German TV company ProSibenSat.1, U.K. broadcaster ITV and pan-European pay TV giant Sky were among the European entertainment industry players whose stocks posted strong gains in 2015.
Sky, in its first full year after the deals that created it, saw its shares rise amid continued subscriber growth. As of Thursday, the stock was up 24.9 percent for the year and closed the trading day at $16.65 (£11.23). 21st Century Fox owns a 39 percent stake in Sky, which operates pay TV platforms in the U.K., Ireland, Italy, Germany and Austria.
In the U.K., ITV posted another year of stock gains. The stock closed Thursday at $4.10 (£2.765), up 31.7 percent. The company during the year continued to acquire TV production outfits to diversify its revenue.

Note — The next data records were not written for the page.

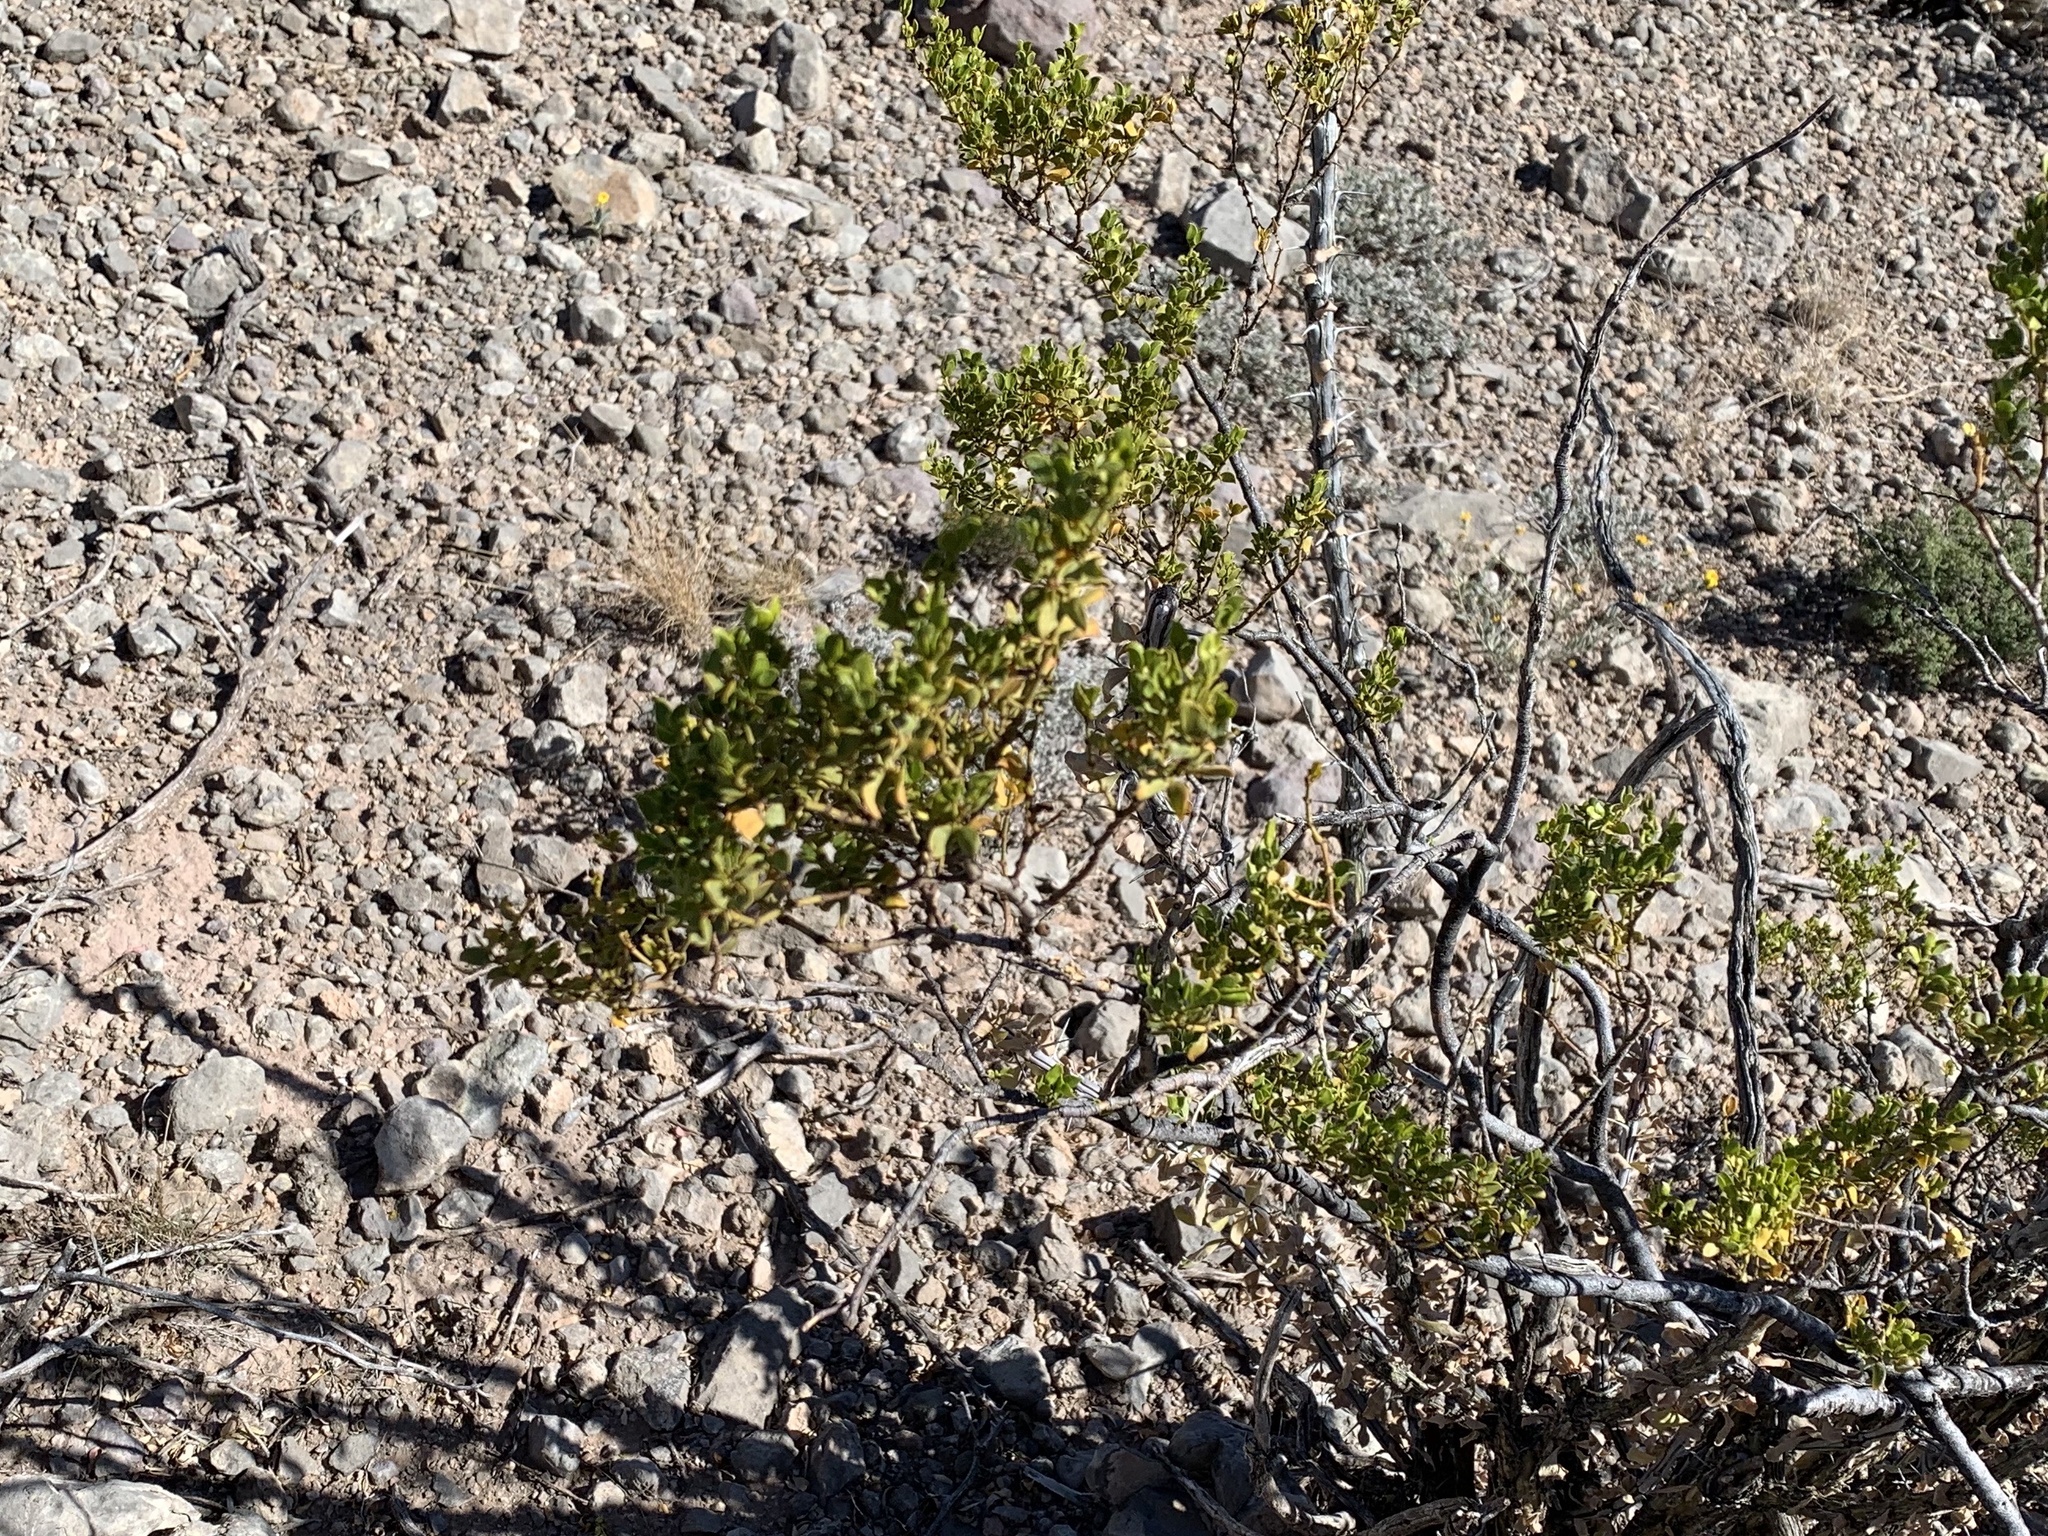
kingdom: Plantae
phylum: Tracheophyta
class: Magnoliopsida
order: Zygophyllales
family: Zygophyllaceae
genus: Larrea
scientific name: Larrea tridentata
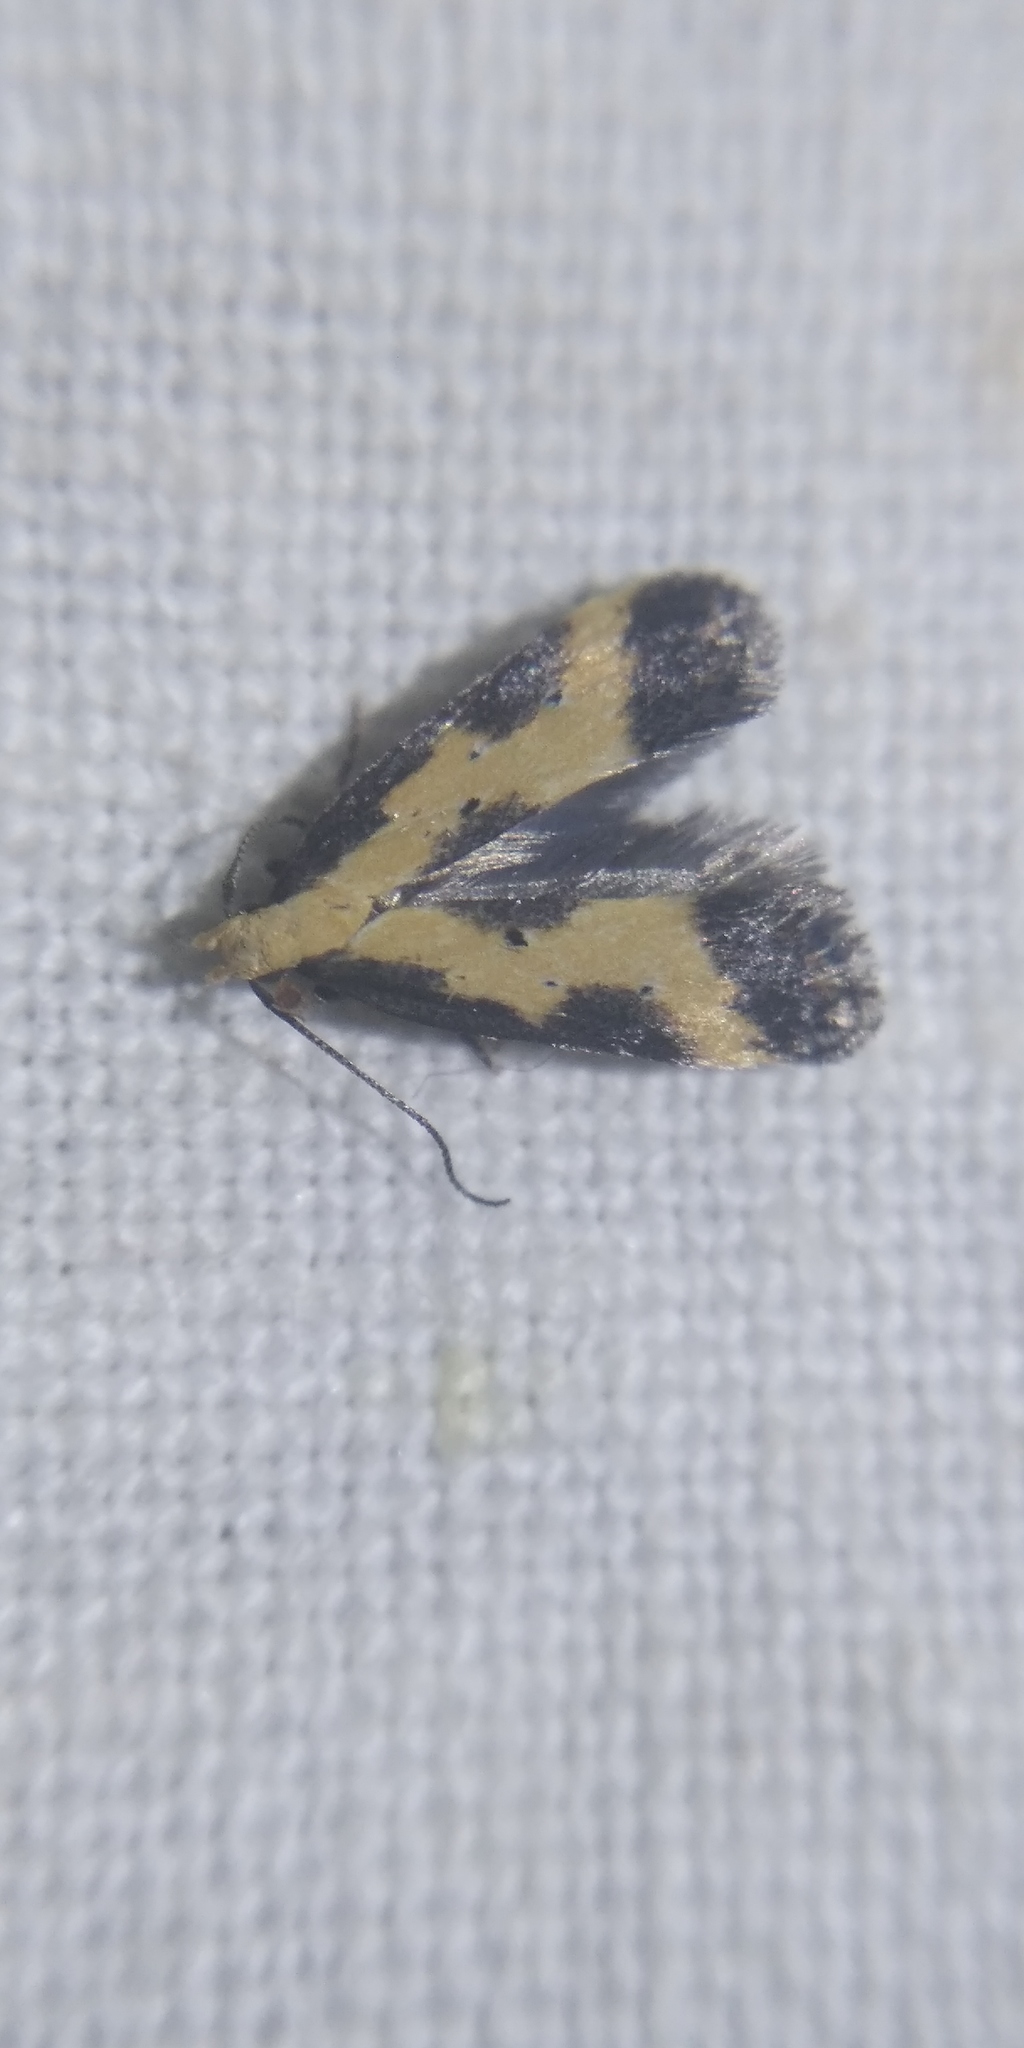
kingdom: Animalia
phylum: Arthropoda
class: Insecta
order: Lepidoptera
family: Gelechiidae
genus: Brachmia
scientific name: Brachmia dimidiella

Also, John Malone's Liberty Global increased its stake in ITV to 9.9 percent.
German TV giant ProSiebenSat.1 and German media powerhouse Bertelsmann's RTL Group saw their stocks go in different directions. ProSieben shares were up 34.3 percent for the year as of Thursday evening at $51.00 (€46.76). But RTL was down 2.6 percent at $84.05 (€77.05).
In France, Vivendi, the owner of pay TV firm Canal Plus, Universal Music Group and other businesses, was also down for the year. As of Thursday, its shares were 4.3 percent lower at $21.60 (€19.80).
Italy's Mediaset, meanwhile was in solid positive territory for the year. The company, founded by Silvio Berlusconi, as of Thursday was up 11.3 percent for the year at $4.18 (€3.83).
Going into 2016, analysts continue to like ITV. Peel Hunt analyst Alex DeGroote, who rates the stock a "buy," tells THR that he likes the company's "good earnings growth, good online presence, take-over potential" and adds that the value of its ITV Studios business is still "unrecognized."
Nomura's team of analysts continues to recommend ITV and Sky. "Entering another year of moderate late-cycle growth, we still prefer a stock-picking, rather than a macro-driven approach," they said in a report looking ahead at 2016. "This encourages a continued preference for stocks that continue to deliver a good total shareholder return, continue to reward shareholders and have re-rating potential."